◆ **THE INPUT**
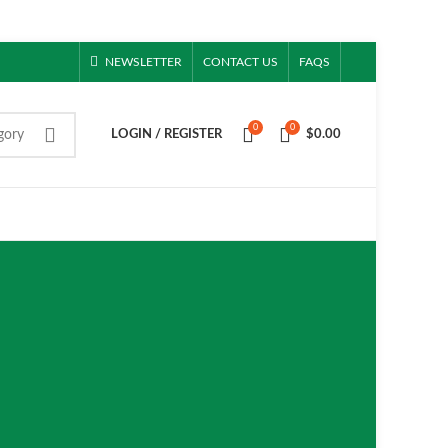
NEWSLETTER
CONTACT US
FAQS
0
0
gory
LOGIN / REGISTER
$
0.00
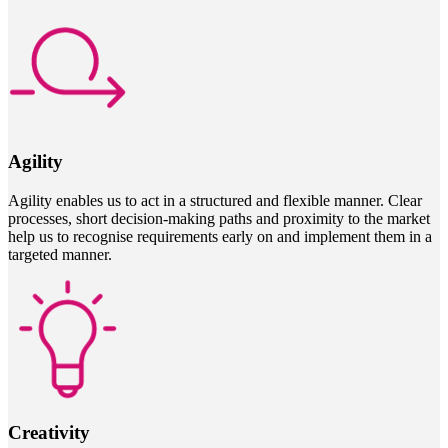
Agility
Agility enables us to act in a structured and flexible manner. Clear
processes, short decision-making paths and proximity to the market
help us to recognise requirements early on and implement them in a
targeted manner.
Creativity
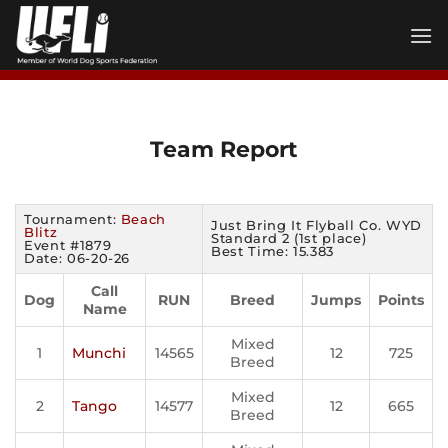
Skip
to
content
Team Report
Tournament:
Beach
Just Bring It Flyball Co. WYD
Blitz
Standard 2 (1st place)
Event #1879
Best Time: 15.383
Date: 06-20-26
Call
Dog
RUN
Breed
Jumps
Points
Name
Mixed
1
Munchi
14565
12
725
Breed
Mixed
2
Tango
14577
12
665
Breed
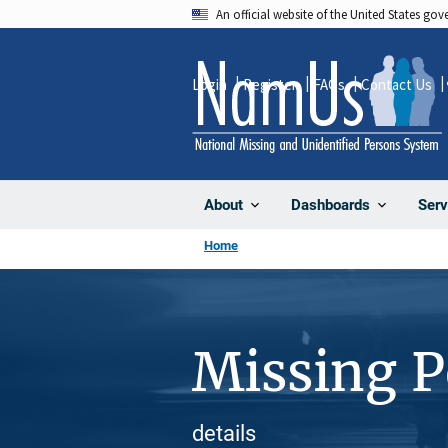
Skip
An official website of the United States go
to
main
Login
Register
FAQs
Contact Us
content
About
Dashboards
Serv
Home
Missing 
details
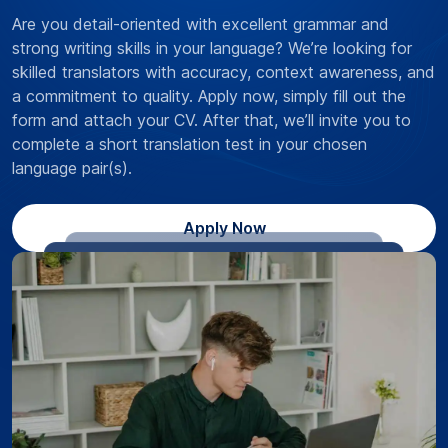
Are you detail-oriented with excellent grammar and
strong writing skills in your language? We’re looking for
skilled translators with accuracy, context awareness, and
a commitment to quality. Apply now, simply fill out the
form and attach your CV. After that, we’ll invite you to
complete a short translation test in your chosen
language pair(s).
Apply Now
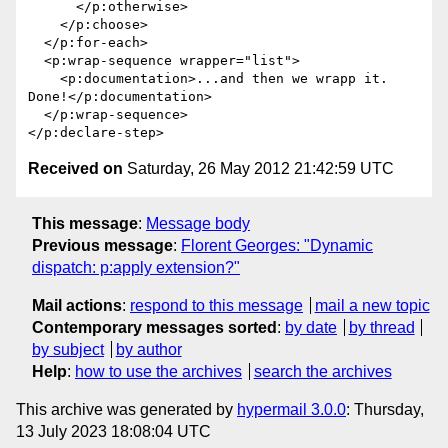
      </p:otherwise>

    </p:choose>

  </p:for-each>

  <p:wrap-sequence wrapper="list">

    <p:documentation>...and then we wrapp it. 
Done!</p:documentation>

  </p:wrap-sequence>

Received on
Saturday, 26 May 2012 21:42:59 UTC
This message
:
Message body
Previous message
:
Florent Georges: "Dynamic
dispatch: p:apply extension?"
Mail actions
:
respond to this message
mail a new topic
Contemporary messages sorted
:
by date
by thread
by subject
by author
Help
:
how to use the archives
search the archives
This archive was generated by
hypermail 3.0.0
: Thursday,
13 July 2023 18:08:04 UTC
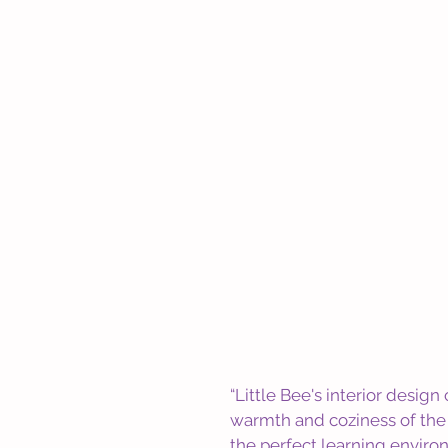
“Little Bee's interior desig
warmth and coziness of the r
the perfect learning environ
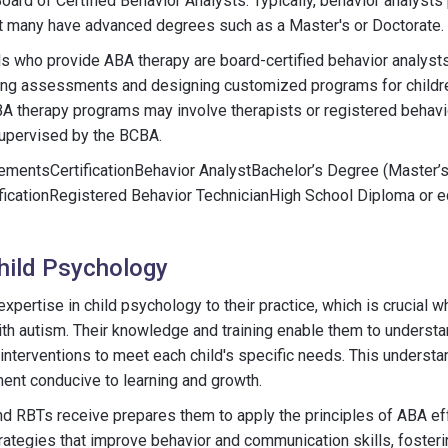
oard of Certified Behavior Analysts. Typically, behavior analysts
ut many have advanced degrees such as a Master's or Doctorate.
ls who provide ABA therapy are board-certified behavior analyst
cting assessments and designing customized programs for childre
A therapy programs may involve therapists or registered behavi
supervised by the BCBA.
rementsCertificationBehavior AnalystBachelor’s Degree (Master’s
ificationRegistered Behavior TechnicianHigh School Diploma or 
Child Psychology
xpertise in child psychology to their practice, which is crucial 
ith autism. Their knowledge and training enable them to unders
 interventions to meet each child's specific needs. This understa
ent conducive to learning and growth.
d RBTs receive prepares them to apply the principles of ABA eff
ategies that improve behavior and communication skills, foster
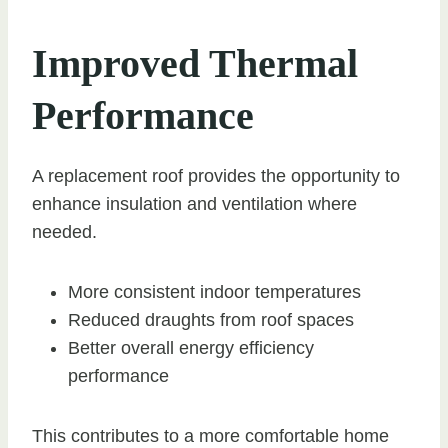
Improved Thermal
Performance
A replacement roof provides the opportunity to
enhance insulation and ventilation where
needed.
More consistent indoor temperatures
Reduced draughts from roof spaces
Better overall energy efficiency
performance
This contributes to a more comfortable home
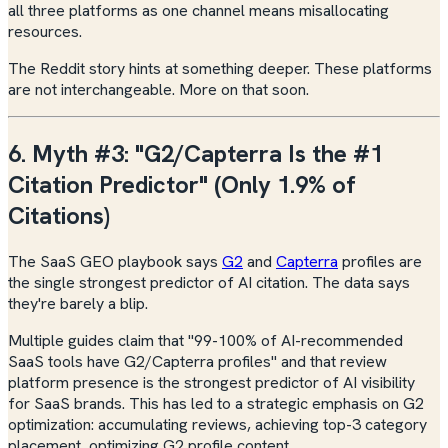
all three platforms as one channel means misallocating
resources.
The Reddit story hints at something deeper. These platforms
are not interchangeable. More on that soon.
6. Myth #3: "G2/Capterra Is the #1
Citation Predictor" (Only 1.9% of
Citations)
The SaaS GEO playbook says
G2
and
Capterra
profiles are
the single strongest predictor of AI citation. The data says
they're barely a blip.
Multiple guides claim that "99-100% of AI-recommended
SaaS tools have G2/Capterra profiles" and that review
platform presence is the strongest predictor of AI visibility
for SaaS brands. This has led to a strategic emphasis on G2
optimization: accumulating reviews, achieving top-3 category
placement, optimizing G2 profile content.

◆ **WHAT THE EXERCISE ASKS**
Copy exactly, and only, the lines from the first line of the material through the line that contains "This archive was generated by", both ends kept; no pictures.

◆ **OUTPUT OF THE EXERCISE**
NEWSLETTER
CONTACT US
FAQS
0
0
gory
LOGIN / REGISTER
$
0.00
Agility
Agility enables us to act in a structured and flexible manner. Clear
processes, short decision-making paths and proximity to the market
help us to recognise requirements early on and implement them in a
targeted manner.
Creativity
Skip
to
content
Team Report
Tournament:
Beach
Just Bring It Flyball Co. WYD
Blitz
Standard 2 (1st place)
Event #1879
Best Time: 15.383
Date: 06-20-26
Call
Dog
RUN
Breed
Jumps
Points
Name
Mixed
1
Munchi
14565
12
725
Breed
Mixed
2
Tango
14577
12
665
Breed
Skip
An official website of the United States go
to
main
Login
Register
FAQs
Contact Us
content
About
Dashboards
Serv
Home
Missing 
details
Are you detail-oriented with excellent grammar and
strong writing skills in your language? We’re looking for
skilled translators with accuracy, context awareness, and
a commitment to quality. Apply now, simply fill out the
form and attach your CV. After that, we’ll invite you to
complete a short translation test in your chosen
language pair(s).
Apply Now
      </p:otherwise>

    </p:choose>

  </p:for-each>

  <p:wrap-sequence wrapper="list">

    <p:documentation>...and then we wrapp it. 
Done!</p:documentation>

  </p:wrap-sequence>

Received on
Saturday, 26 May 2012 21:42:59 UTC
This message
:
Message body
Previous message
:
Florent Georges: "Dynamic
dispatch: p:apply extension?"
Mail actions
:
respond to this message
mail a new topic
Contemporary messages sorted
:
by date
by thread
by subject
by author
Help
:
how to use the archives
search the archives
This archive was generated by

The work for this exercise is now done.